L. infantum-assoziierte PDT-Ansätze sind bislang nicht verzeichnet. Umso interessanter ist der Nachweis einer vollständigen Regredienz unter Initiierung einer erfolgreich empirisch eingesetzten, insgesamt 4‑wöchigen DL-PDT mit 2‑mal wöchentlichen Bestrahlungen einer CL mit unbekanntem Erreger (vermutlich
L. infantum) in dem beschriebenen Patientenfall 1 unserer Klinik. Der Vorteil der PDT gegenüber den derzeit empfohlenen, topischen und systemischen Maßnahmen besteht in einem effektiven, nebenwirkungsarmen, nichtinvasiven Behandlungsansatz mit kosmetisch vielversprechendem, meist narbenfreiem Resultat [
1,
4,
6]. Als mögliche therapielimitierende Faktoren müssen neben dem erhöhten Zeitaufwand (mehrere PDT-Sitzungen) auch Off-label-Use und damit verbundene fehlende Kostenübernahme durch die Krankenkassen erwähnt werden. Zudem können ausgeprägte Schmerzsymptomatik, Entzündungsreaktion oder Hypo- oder Hyperpigmentierung zu einem vorzeitigen Therapieabbruch führen [
1]. Daher ist die nebenwirkungsärmere DL-PDT der cPDT potenziell überlegen. Immunsuppression sowie großflächige, tiefe Läsionen werden als mögliche Kontraindikationen bei DL-PDT-Monotherapie betrachtet [
4]. Burmann et al. haben basierend auf einem klinischen Therapieerfolg mit mehreren Zyklen einer Rot- bzw.

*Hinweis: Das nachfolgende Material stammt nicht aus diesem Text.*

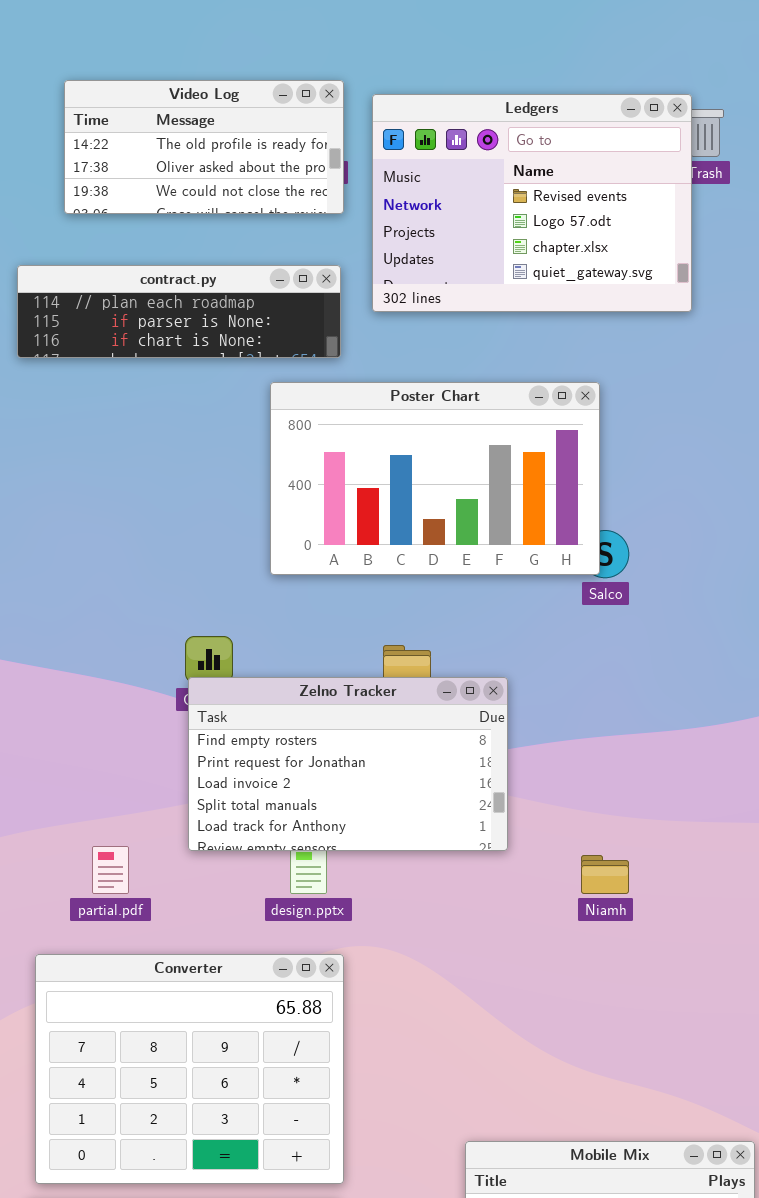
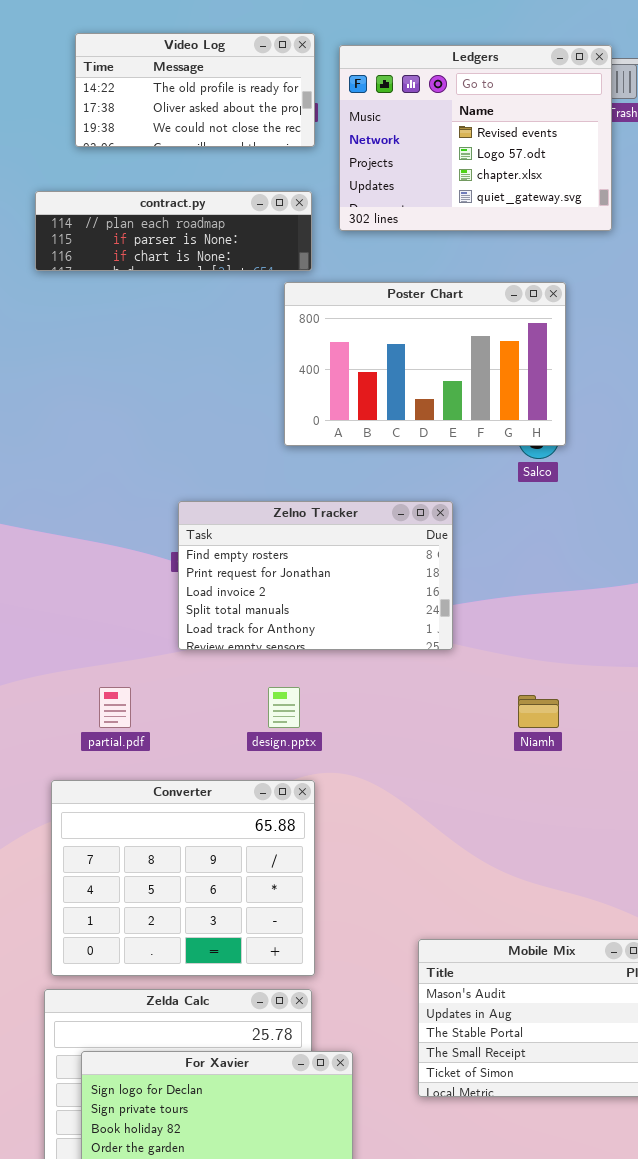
Poster Chart: [270,382,600,575] -> [284,282,566,446], moved
Zelno Tracker: [188,677,508,851] -> [178,501,453,650], moved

Grünlicht-PDT in 3 Patientenfällen mit CL-Läsionen, verursacht durch
L. major und
L. tropica, die PDT als mögliche Monotherapie vorgeschlagen und PDT als Adjuvans bei systemisch behandelten, komplexen Läsionen in der Therapieauswahl erwogen [
1]. Diesbezüglich existiert jedoch bei
L. infantum keine valide Datenlage. Inwieweit die PDT sich zukünftig als zuverlässige und sicher wirksame Therapieempfehlung zunächst in der Monotherapie bei durch
L. infantum assoziierter CL etablieren lässt, bleibt daher abzuwarten.